Significance level vs. the type I error chance, or how to interpret conditionals

Published on

One of the 12 p-value misconceptions states:

  1. With a \(P = .05\) threshold for significance, the chance of a type I error will be 5%.

I find this to be a particularly counter-intuitive one. Recall that the type I error occurs when we reject the null hypothesis if the null hypothesis is in fact true. Therefore, the chance of committing a type I error is \(p(\text{reject } H_0 | H_0\text{ is true})\)—which is exactly the definition of the significance level!

The confusion here stems from the ill-defined mapping from the English language to the language of the probability theory. Consider these semantically equivalent ways to state when a type I error occurs:

  1. Type I error occurs when we reject \(H_0\), given that \(H_0\) is true.
  2. Type I error occurs when \(H_0\) is true, given that we have rejected it.
  3. Type I error occurs when \(H_0\) is true and we reject it.

If we try to map these descriptions to their probabilities by replacing “given” with the conditional probability “|”, we will get three distinct probabilities:

  1. \(p(\text{reject } H_0 | H_0\text{ is true})\)
  2. \(p(H_0\text{ is true} | \text{reject } H_0)\)
  3. \(p(H_0\text{ is true} \wedge \text{reject } H_0)\), where \(\wedge\) means the logical “and”.

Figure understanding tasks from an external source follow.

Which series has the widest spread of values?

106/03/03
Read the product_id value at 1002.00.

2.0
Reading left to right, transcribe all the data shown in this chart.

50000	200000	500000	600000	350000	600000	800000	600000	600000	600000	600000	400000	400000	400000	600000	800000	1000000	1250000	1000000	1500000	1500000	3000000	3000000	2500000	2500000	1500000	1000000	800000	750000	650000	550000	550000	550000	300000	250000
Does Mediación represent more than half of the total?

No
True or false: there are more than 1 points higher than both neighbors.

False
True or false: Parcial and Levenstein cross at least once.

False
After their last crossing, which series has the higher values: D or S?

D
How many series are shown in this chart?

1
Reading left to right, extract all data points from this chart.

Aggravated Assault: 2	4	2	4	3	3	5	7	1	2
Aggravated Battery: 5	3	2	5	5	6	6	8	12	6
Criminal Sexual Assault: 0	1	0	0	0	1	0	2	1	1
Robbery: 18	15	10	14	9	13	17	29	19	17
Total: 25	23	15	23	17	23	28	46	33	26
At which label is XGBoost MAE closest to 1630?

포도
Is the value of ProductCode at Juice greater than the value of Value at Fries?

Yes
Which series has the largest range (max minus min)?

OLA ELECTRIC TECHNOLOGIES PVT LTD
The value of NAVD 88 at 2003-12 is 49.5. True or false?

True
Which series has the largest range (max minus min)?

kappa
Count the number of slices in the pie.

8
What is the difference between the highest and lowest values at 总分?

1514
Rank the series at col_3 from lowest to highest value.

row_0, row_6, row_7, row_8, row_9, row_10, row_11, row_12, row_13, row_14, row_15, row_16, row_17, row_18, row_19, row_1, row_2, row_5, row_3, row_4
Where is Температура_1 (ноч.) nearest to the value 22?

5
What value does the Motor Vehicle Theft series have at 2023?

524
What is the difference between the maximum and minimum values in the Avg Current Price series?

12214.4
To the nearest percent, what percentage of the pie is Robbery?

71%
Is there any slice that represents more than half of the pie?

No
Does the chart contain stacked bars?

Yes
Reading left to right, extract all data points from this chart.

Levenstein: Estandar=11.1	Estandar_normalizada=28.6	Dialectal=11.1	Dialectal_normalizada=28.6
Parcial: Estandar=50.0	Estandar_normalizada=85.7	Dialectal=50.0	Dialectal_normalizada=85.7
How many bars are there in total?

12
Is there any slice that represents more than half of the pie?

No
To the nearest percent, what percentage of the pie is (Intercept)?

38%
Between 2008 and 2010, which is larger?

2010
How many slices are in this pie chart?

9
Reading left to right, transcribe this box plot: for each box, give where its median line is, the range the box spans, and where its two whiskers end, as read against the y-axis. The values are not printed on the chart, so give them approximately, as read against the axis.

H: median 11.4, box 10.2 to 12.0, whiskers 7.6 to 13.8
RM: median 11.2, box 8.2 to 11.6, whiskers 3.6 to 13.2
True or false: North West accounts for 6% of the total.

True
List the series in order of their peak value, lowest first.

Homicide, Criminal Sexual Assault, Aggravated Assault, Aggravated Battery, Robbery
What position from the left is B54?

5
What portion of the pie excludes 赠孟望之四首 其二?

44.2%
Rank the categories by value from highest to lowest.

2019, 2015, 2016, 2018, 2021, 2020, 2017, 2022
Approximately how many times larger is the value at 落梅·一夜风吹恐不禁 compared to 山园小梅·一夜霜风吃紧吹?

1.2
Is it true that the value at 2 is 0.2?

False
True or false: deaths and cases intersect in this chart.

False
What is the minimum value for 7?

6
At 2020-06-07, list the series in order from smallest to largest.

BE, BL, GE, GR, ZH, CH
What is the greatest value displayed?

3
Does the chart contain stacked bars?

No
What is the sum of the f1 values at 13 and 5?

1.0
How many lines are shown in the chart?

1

However, in this particular case there is no ambiguity. This is because a “type I error” is an event (whose probability is the subject of the misconception), but \(\text{reject } H_0 | H_0\text{ is true}\) and \(H_0\text{ is true} | \text{reject } H_0\) are not events. (You can find a proof that “|” cannot be an operator constructing new propositions/events in Richard Jeffrey’s “Subjective Probability: The Real Thing”, section 1.5.)

Therefore, the only possible interpretation is the third one.

Here’s another scenario where interpreting conditionals may be ambiguous. You say “I bet you that if Bernie Sanders becomes the Democratic candidate in the 2020 election, he’ll defeat his opponent”. I take the bet, and we each put $10 on the respective outcomes. Now imagine Sanders does not win the Democratic primaries. Who wins the $10?

One way to resolve this is to say that our whole bet was conditional on Sanders becoming the Democratic nominee in 2020. Since he didn’t, the bet is called off and no one pays. Under this interpretation, the probability of you winning the bet is

\[p(\text{Sanders becomes president } | \text{ Sanders is nominated for president}).\]

The fact that we had to recall the bet remidns us that this a conditional probability, and is not an unconditional probability of the “event”

\[\text{Sanders becomes president } | \text{ Sanders is nominated for president}.\]

Alternatively, you could say you were proven correct. Your statement essentially was

\[\text{Sanders is nominated for president } \Rightarrow \text{ Sanders becomes president}.\]

Since the antecedent is false (Sanders was not nominated), the rules of logic say that the whole implication is true. And since I took the other side of the bet, essentially betting on you being wrong, I lost.

The probability of you winning the bet under such an interpretation is

\[p(\neg\text{(Sanders is nominated for president) } \vee \text{ Sanders becomes president}),\]

(where \(\neg\) and \(\vee\) mean the logical “not” and “or”, respectively) because only in the case when Sanders is nominated but loses the election can I claim that your statement was wrong.